→ **Exercise details**: Would you write out the entries below, every one of them, exactly?

Saved entries
┌──

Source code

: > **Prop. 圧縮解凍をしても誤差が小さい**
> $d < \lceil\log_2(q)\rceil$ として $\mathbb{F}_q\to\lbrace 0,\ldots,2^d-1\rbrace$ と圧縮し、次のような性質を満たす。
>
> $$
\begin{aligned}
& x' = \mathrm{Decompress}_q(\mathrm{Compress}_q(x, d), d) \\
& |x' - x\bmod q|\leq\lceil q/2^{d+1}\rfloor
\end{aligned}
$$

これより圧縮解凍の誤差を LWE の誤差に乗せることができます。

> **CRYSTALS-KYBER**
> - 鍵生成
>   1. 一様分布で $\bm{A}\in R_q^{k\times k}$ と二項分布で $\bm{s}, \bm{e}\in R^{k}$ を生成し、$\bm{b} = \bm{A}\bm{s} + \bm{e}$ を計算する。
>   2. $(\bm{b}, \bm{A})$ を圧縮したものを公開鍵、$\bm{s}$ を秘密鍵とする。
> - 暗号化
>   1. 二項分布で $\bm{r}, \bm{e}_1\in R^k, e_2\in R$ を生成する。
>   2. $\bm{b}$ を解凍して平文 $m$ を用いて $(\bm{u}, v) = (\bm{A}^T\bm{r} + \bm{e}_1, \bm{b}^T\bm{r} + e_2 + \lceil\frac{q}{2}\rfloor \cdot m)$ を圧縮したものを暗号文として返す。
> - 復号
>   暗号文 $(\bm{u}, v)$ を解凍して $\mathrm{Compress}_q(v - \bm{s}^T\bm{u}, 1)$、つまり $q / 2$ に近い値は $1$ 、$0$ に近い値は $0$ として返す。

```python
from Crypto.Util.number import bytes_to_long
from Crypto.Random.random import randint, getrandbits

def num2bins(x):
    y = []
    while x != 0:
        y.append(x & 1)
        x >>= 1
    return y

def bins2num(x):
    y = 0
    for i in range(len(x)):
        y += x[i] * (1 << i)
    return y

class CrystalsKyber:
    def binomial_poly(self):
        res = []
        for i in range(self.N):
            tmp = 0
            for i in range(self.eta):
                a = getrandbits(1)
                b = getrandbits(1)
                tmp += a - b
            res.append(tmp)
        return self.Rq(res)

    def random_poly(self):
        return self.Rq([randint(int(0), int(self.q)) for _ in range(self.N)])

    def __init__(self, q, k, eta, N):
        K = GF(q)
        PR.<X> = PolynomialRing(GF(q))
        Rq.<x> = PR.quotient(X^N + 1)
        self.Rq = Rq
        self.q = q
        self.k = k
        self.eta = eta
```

└──

→ **Your solution**:
Source code

: > **Prop. 圧縮解凍をしても誤差が小さい**
> $d < \lceil\log_2(q)\rceil$ として $\mathbb{F}_q\to\lbrace 0,\ldots,2^d-1\rbrace$ と圧縮し、次のような性質を満たす。
>
> $$
\begin{aligned}
& x' = \mathrm{Decompress}_q(\mathrm{Compress}_q(x, d), d) \\
& |x' - x\bmod q|\leq\lceil q/2^{d+1}\rfloor
\end{aligned}
$$

これより圧縮解凍の誤差を LWE の誤差に乗せることができます。

> **CRYSTALS-KYBER**
> - 鍵生成
>   1. 一様分布で $\bm{A}\in R_q^{k\times k}$ と二項分布で $\bm{s}, \bm{e}\in R^{k}$ を生成し、$\bm{b} = \bm{A}\bm{s} + \bm{e}$ を計算する。
>   2. $(\bm{b}, \bm{A})$ を圧縮したものを公開鍵、$\bm{s}$ を秘密鍵とする。
> - 暗号化
>   1. 二項分布で $\bm{r}, \bm{e}_1\in R^k, e_2\in R$ を生成する。
>   2. $\bm{b}$ を解凍して平文 $m$ を用いて $(\bm{u}, v) = (\bm{A}^T\bm{r} + \bm{e}_1, \bm{b}^T\bm{r} + e_2 + \lceil\frac{q}{2}\rfloor \cdot m)$ を圧縮したものを暗号文として返す。
> - 復号
>   暗号文 $(\bm{u}, v)$ を解凍して $\mathrm{Compress}_q(v - \bm{s}^T\bm{u}, 1)$、つまり $q / 2$ に近い値は $1$ 、$0$ に近い値は $0$ として返す。

```python
from Crypto.Util.number import bytes_to_long
from Crypto.Random.random import randint, getrandbits

def num2bins(x):
    y = []
    while x != 0:
        y.append(x & 1)
        x >>= 1
    return y

def bins2num(x):
    y = 0
    for i in range(len(x)):
        y += x[i] * (1 << i)
    return y

class CrystalsKyber:
    def binomial_poly(self):
        res = []
        for i in range(self.N):
            tmp = 0
            for i in range(self.eta):
                a = getrandbits(1)
                b = getrandbits(1)
                tmp += a - b
            res.append(tmp)
        return self.Rq(res)

    def random_poly(self):
        return self.Rq([randint(int(0), int(self.q)) for _ in range(self.N)])

    def __init__(self, q, k, eta, N):
        K = GF(q)
        PR.<X> = PolynomialRing(GF(q))
        Rq.<x> = PR.quotient(X^N + 1)
        self.Rq = Rq
        self.q = q
        self.k = k
        self.eta = eta
```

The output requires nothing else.